Sunday, April 18, 2004

Photo from BBC News

With the election of leftist Luis Ignácio Lula da Silva (Lula), Brazilian politics looked as if they might embark on a different course from the previous neoliberalist, macroeconomic reforms of Cardoso. Yet since in power, Lula has not made any significant alterations to the macroeconomic reforms of the Cardoso era that many expected and some feared. At the same time, there is a growing sector of the Brazilian public that identifies Lula with rightwing politics. In a recent Datafolha survey, 38 percent of those asked would classify Lula ideologically as belonging to the right wing, 12 percent would place him in the centre, and only 31 percent would currently place Lula as left of centre (Latin American Weekly Report, 2 September 2003).

Despite his participation in Brazilian politics as a voice for labour and union movements since the 1970s, since the past election Lula has arguably demonstrated that he plans to continue the IMF-approved austere financial measures (Financial Times, 25 June 2002). Moreover, an increasing number of Latin American scholars have regarded Lula as a descendent of Cardoso’s right-of-center economic reforms. These authors argue that although Lula’s party, the Partido do Trabalhador (PT), has traditionally represented labour interests, there has been a shift in his politics towards neoliberalism.

From his recent alliance with the Partido do Movimento Democrático Brasileiro (PMDB), to the controversy now surrounding the PT over the expulsion of more radical, critical members like senator Heloisa Helena, there is emerging evidence to support these arguments. His previous supporters are also critic of the relationship Lula has enjoyed with the IMF, traditionally viewed in Brazil as a mouthpiece for the US in international affairs.

At the end of November 2003 Lula was close to completing his first year in office. Meanwhile, the IMF hailed the president’s macroeconomic policies and issued a press release stating that ‘As the President and his administration celebrate the first anniversary of their election, we at the Fund would like to extend our congratulations for their first year in office (Press Release No. 03/182, 5 November 2003).” While this may project a somewhat stabilizing image of Brazil to foreign investors, Brazilians feel, as the Datafolha survey shows, that their president has committed himself to right-of-centre politics.
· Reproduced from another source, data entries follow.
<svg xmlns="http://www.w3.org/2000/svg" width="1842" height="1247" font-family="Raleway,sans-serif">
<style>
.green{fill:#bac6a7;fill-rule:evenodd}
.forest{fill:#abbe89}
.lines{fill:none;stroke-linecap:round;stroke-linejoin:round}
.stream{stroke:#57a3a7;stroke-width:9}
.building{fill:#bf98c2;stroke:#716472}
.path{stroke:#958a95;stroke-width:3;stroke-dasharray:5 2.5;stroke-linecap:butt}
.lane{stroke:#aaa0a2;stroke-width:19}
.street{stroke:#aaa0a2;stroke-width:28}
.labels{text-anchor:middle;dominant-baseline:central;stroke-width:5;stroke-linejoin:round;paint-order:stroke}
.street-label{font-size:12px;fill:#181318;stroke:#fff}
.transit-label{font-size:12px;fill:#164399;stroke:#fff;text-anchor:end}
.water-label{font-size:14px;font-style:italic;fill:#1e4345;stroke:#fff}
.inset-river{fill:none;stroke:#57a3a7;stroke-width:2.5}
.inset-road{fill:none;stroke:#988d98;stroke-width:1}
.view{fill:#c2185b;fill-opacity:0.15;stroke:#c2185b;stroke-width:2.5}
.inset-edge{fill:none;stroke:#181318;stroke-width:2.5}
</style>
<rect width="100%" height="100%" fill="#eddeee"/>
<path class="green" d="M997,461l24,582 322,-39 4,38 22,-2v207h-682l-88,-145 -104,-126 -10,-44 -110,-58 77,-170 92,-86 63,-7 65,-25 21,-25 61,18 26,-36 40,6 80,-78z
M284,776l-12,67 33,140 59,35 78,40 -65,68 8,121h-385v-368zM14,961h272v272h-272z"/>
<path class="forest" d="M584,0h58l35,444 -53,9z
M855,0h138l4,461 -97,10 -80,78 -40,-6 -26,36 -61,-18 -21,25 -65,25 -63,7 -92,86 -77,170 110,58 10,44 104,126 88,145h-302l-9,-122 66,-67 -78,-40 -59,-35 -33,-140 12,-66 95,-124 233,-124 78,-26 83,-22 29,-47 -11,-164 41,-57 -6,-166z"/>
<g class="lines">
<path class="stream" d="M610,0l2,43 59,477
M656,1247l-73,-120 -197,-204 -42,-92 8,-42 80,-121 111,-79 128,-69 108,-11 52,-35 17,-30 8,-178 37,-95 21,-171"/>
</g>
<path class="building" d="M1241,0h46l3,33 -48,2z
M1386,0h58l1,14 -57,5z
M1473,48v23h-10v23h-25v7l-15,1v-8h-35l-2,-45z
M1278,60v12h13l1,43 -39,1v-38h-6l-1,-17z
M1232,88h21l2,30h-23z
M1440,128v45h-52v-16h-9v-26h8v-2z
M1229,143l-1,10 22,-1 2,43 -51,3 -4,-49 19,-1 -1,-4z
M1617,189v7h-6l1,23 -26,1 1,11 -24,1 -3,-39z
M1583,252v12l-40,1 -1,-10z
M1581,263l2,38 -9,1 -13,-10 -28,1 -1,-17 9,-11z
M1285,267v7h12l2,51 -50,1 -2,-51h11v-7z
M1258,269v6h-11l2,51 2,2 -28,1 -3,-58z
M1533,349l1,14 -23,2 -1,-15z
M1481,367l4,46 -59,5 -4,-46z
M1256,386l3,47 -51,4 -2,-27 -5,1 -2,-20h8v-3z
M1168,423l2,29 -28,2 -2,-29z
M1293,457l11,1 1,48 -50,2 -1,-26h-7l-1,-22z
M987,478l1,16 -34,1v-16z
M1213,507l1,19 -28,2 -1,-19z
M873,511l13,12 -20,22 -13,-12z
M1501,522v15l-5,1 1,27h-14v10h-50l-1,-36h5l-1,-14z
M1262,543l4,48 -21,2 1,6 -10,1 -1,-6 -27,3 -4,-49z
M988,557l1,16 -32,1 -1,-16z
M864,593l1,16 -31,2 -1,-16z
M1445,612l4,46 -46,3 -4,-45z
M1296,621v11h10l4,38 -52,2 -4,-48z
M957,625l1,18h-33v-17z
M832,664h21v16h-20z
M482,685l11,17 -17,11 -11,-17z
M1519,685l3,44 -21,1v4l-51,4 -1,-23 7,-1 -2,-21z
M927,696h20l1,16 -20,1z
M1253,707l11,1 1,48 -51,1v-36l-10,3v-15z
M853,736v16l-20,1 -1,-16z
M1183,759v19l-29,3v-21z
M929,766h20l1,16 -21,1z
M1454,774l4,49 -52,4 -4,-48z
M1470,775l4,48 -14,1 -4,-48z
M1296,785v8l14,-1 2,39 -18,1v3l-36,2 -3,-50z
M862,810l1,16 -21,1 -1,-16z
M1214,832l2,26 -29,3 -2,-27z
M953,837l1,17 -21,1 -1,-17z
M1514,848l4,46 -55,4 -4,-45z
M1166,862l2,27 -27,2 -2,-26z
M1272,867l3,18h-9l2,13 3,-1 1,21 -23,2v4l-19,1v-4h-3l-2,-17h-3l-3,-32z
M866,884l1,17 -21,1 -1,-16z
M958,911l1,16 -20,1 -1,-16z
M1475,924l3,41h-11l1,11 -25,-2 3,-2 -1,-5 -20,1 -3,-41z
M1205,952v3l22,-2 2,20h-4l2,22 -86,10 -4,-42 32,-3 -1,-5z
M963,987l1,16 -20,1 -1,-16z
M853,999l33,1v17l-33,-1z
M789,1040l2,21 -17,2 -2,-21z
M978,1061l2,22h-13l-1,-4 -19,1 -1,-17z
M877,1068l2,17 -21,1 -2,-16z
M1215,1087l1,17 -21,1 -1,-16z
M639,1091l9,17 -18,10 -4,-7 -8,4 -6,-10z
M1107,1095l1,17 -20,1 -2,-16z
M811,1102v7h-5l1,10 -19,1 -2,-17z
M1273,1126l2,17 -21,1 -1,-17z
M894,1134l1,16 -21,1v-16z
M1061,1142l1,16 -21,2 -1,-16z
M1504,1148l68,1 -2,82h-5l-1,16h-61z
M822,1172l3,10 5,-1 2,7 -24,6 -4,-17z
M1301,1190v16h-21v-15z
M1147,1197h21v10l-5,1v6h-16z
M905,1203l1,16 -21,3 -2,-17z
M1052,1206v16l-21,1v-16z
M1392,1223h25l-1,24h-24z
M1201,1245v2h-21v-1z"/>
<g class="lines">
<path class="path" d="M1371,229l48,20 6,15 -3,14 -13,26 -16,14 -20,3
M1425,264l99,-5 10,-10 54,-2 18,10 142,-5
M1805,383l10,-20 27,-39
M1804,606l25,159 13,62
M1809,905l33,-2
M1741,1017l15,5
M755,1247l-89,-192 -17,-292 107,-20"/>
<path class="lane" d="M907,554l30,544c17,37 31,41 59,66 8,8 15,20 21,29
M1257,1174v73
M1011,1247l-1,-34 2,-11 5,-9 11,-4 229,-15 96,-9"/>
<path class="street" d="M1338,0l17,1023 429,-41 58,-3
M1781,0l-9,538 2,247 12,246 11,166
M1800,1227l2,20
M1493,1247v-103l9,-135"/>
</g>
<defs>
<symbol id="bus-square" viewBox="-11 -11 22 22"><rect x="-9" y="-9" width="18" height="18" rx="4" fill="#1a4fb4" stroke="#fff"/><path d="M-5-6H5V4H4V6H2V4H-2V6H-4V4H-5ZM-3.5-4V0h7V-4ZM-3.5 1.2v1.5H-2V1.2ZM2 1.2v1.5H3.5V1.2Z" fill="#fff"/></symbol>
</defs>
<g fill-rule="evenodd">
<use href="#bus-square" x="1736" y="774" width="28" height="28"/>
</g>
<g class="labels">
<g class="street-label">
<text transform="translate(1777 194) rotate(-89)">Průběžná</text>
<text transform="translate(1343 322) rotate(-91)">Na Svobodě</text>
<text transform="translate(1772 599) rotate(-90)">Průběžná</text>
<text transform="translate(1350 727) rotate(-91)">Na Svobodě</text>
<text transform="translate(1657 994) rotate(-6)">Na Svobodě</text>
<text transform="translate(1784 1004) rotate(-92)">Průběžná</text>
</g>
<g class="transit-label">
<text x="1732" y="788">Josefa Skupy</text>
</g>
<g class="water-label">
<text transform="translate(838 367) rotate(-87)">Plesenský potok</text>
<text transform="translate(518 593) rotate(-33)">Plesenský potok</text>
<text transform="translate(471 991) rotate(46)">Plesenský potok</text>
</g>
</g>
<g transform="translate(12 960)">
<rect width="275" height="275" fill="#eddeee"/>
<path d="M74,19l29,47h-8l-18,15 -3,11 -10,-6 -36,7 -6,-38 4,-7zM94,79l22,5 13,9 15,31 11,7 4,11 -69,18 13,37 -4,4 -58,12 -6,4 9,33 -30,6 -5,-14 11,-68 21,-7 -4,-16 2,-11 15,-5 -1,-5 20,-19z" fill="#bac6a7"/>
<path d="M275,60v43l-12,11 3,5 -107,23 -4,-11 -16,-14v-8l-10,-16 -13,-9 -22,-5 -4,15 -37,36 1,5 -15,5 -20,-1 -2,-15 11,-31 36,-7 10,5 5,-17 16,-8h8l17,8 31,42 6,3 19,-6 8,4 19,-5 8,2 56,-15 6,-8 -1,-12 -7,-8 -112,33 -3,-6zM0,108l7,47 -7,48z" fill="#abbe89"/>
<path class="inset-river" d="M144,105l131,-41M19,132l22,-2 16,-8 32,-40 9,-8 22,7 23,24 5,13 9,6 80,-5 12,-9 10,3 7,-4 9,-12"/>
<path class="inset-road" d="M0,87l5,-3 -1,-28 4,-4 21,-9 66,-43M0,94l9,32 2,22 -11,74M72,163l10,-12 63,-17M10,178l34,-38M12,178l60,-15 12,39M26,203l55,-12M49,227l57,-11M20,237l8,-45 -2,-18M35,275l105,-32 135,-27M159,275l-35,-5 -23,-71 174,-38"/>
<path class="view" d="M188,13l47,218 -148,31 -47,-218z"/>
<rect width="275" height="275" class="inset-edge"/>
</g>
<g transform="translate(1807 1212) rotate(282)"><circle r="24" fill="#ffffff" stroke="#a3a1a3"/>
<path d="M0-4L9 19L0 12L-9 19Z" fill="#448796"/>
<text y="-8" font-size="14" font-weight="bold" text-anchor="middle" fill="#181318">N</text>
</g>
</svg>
However, analysis of some other policy areas reveals that he has not abandoned his original leftist platform entirely. For instance, Lula’s foreign policy remains distinct from that of Cardoso. Although Lula has shown signs of continuing Cardoso’s market program, his international policies, unlike his domestic ones, do not seem to be geared towards appeasement of core nations but rather toward carving out a stronger and more independent stance for Brazil in the international stage. If anything, Lula’s market and trade policies seem to be geared towards the strengthening of relations with other developing nations.

But problems are on the horizon. In order to create a strong role for Brazil internationally, Lula must maintain the support of his electorate. To lose their support could mean a loss of legitimacy. And to maintain this legitimacy, Lula must advocate greater social inclusion, and the actualization of the promises made during his campaign. Lula’s approval is no longer riding on a “honeymoon” with the Brazilian electorate, and unless these reforms begin rather soon, Lula is in danger of alienating certain groups that previously supported him. Despite the constraints on Lula’s actions, imposed both externally by agents such as the IMF and internally, by necessary cooperation from a large right-of-center PMDB presence in the legislation, Lula needs to be remain more accountable to those who elected him and more sensitive to marginalized groups so as to maintain legitimacy. And in a country that has come out of military rule only a decade and a half ago, it is all the more important for a leftist opposition to establish to the public that using the democratic system to resolve conflict can work.